Data for this task: Begin

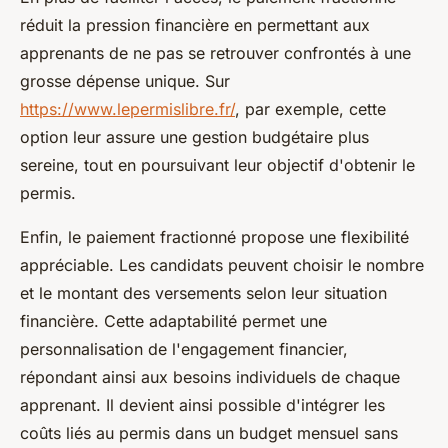
réduit la pression financière en permettant aux
apprenants de ne pas se retrouver confrontés à une
grosse dépense unique. Sur
https://www.lepermislibre.fr/
, par exemple, cette
option leur assure une gestion budgétaire plus
sereine, tout en poursuivant leur objectif d'obtenir le
permis.
Enfin, le paiement fractionné propose une flexibilité
appréciable. Les candidats peuvent choisir le nombre
et le montant des versements selon leur situation
financière. Cette adaptabilité permet une
personnalisation de l'engagement financier,
répondant ainsi aux besoins individuels de chaque
apprenant. Il devient ainsi possible d'intégrer les
coûts liés au permis dans un budget mensuel sans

Data for this task: End

**The problem:** Give the text lines from the data as a Markdown table with columns headed "Row" and "Line", starting at the very beginning of the data and ending at the line that contains "option leur assure", both included. Skip blank lines and leave the picture out.

**Written response:**
| Row | Line |
|---|---|
| 1 | réduit la pression financière en permettant aux |
| 2 | apprenants de ne pas se retrouver confrontés à une |
| 3 | grosse dépense unique. Sur |
| 4 | https://www.lepermislibre.fr/ |
| 5 | , par exemple, cette |
| 6 | option leur assure une gestion budgétaire plus |